The transcript of the story:
AUSTRALIA'S LIGHT HORSE MARCH THROUGH CITY
WELCOME TO 3RD BRIGADE
ENTHUSIASTIC CROWDS LINE STREET
By 8 o'clock the long column of 2000 men was formed in fours and the head of the column was already moving out of camp. Through Essendon, Moonee Ponds and Flemington the brigade reached Melbourne shortly after 10 o'clock and, at Campbell and Sons horse bazaar on the outskirts of the city, halted for a few minutes to water the troop and transport horses - just time to smoke a cigarette, then tighten girths and straighten slouch hats, ready for the two mile parade before the eyes of Melbourne. Meanwhile Melbourne was ready and waiting their arrival. Every suburban train that reached Flinders Street or Spencers Street station before 11 o'clock, and every tram car that ran on the city routes helped to swell a crowd that lined the whole marching route three deep and gathered in mass round the saluting base. Collins Street and Bourke Street were avenues of flags and bunting, shops and office windows from ground floor to roof were crowded points of vantage. Prompt, at 11.40 am the head of the brigade turned from Kings Street into Collins Street and met the first cheers of the crowd. 'Where's your hankies?' called a mother to her girls. 'You'll have to give a shout for Cyril.' Shout they did - and not for Cyril only. As the head of the column wheeled into Collins Street, the mounted band struck up a swinging march, the men stiffened on their horses, and it took the most persuasive calls from sweethearts at the barricades to get the least flicker of recognition from the trooper on parade. An old gentleman watching eagerly leaned out of the crowd with a handkerchief tied to the end of his umbrella ready to raise it frantically as his son rode by. He received a grave, dignified nod of the head, and waved so frantically that the line of horses shied and nearly broke the column. All along the route of march it only required one voice to raise a 'hip' and a hundred voices finished the cheer.

Recorded data
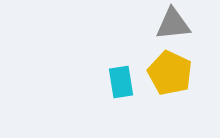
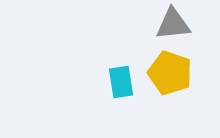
yellow pentagon: rotated 6 degrees counterclockwise
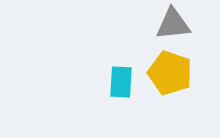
cyan rectangle: rotated 12 degrees clockwise
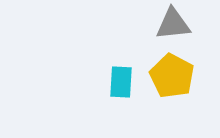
yellow pentagon: moved 2 px right, 3 px down; rotated 9 degrees clockwise
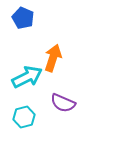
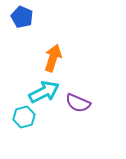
blue pentagon: moved 1 px left, 1 px up
cyan arrow: moved 17 px right, 15 px down
purple semicircle: moved 15 px right
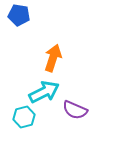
blue pentagon: moved 3 px left, 2 px up; rotated 15 degrees counterclockwise
purple semicircle: moved 3 px left, 7 px down
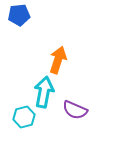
blue pentagon: rotated 15 degrees counterclockwise
orange arrow: moved 5 px right, 2 px down
cyan arrow: rotated 52 degrees counterclockwise
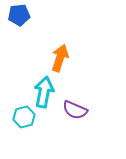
orange arrow: moved 2 px right, 2 px up
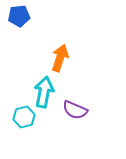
blue pentagon: moved 1 px down
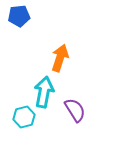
purple semicircle: rotated 145 degrees counterclockwise
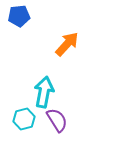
orange arrow: moved 7 px right, 14 px up; rotated 24 degrees clockwise
purple semicircle: moved 18 px left, 10 px down
cyan hexagon: moved 2 px down
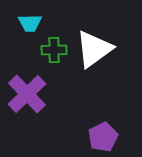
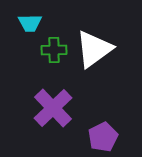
purple cross: moved 26 px right, 14 px down
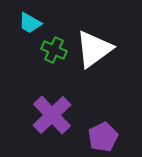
cyan trapezoid: rotated 30 degrees clockwise
green cross: rotated 25 degrees clockwise
purple cross: moved 1 px left, 7 px down
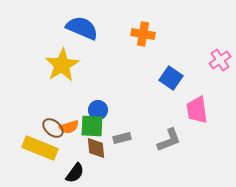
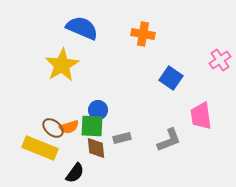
pink trapezoid: moved 4 px right, 6 px down
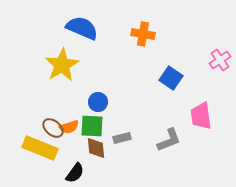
blue circle: moved 8 px up
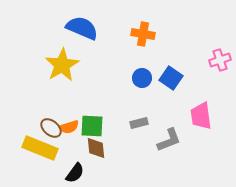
pink cross: rotated 15 degrees clockwise
blue circle: moved 44 px right, 24 px up
brown ellipse: moved 2 px left
gray rectangle: moved 17 px right, 15 px up
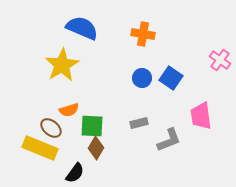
pink cross: rotated 35 degrees counterclockwise
orange semicircle: moved 17 px up
brown diamond: rotated 35 degrees clockwise
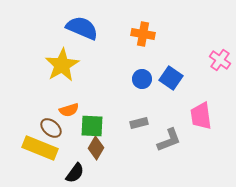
blue circle: moved 1 px down
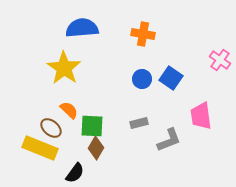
blue semicircle: rotated 28 degrees counterclockwise
yellow star: moved 2 px right, 3 px down; rotated 8 degrees counterclockwise
orange semicircle: rotated 120 degrees counterclockwise
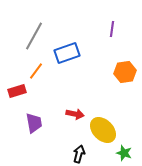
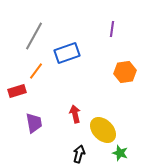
red arrow: rotated 114 degrees counterclockwise
green star: moved 4 px left
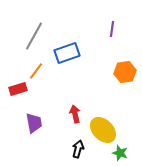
red rectangle: moved 1 px right, 2 px up
black arrow: moved 1 px left, 5 px up
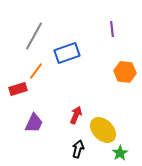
purple line: rotated 14 degrees counterclockwise
orange hexagon: rotated 15 degrees clockwise
red arrow: moved 1 px right, 1 px down; rotated 36 degrees clockwise
purple trapezoid: rotated 35 degrees clockwise
green star: rotated 21 degrees clockwise
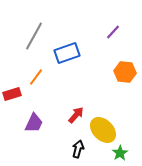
purple line: moved 1 px right, 3 px down; rotated 49 degrees clockwise
orange line: moved 6 px down
red rectangle: moved 6 px left, 5 px down
red arrow: rotated 18 degrees clockwise
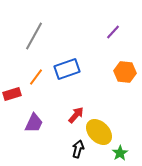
blue rectangle: moved 16 px down
yellow ellipse: moved 4 px left, 2 px down
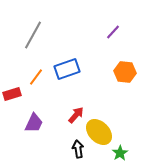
gray line: moved 1 px left, 1 px up
black arrow: rotated 24 degrees counterclockwise
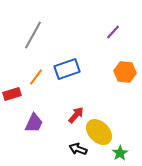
black arrow: rotated 60 degrees counterclockwise
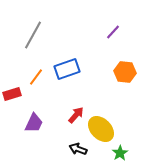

:: Set task A ::
Answer these questions from the Light Horse parade report:
(i) How many men made up the brigade's column?
(ii) At what place on the outskirts of the city did the brigade halt to water the horses?
(iii) At what time did the head of the brigade turn into Collins Street?
:: Set task B ::
Arrange the stretch of the records from the line containing "gray line: moved 1 px left, 1 px up" through the end of the records as a JSON list of strings, one string for each line. Leave out blank lines and the picture lines.

:: Complete output A ::
(i) 2000 men
(ii) Campbell and Sons horse bazaar
(iii) 11.40 am

:: Complete output B ::
[
  "gray line: moved 1 px left, 1 px up",
  "black arrow: rotated 24 degrees counterclockwise",
  "black arrow: rotated 60 degrees counterclockwise"
]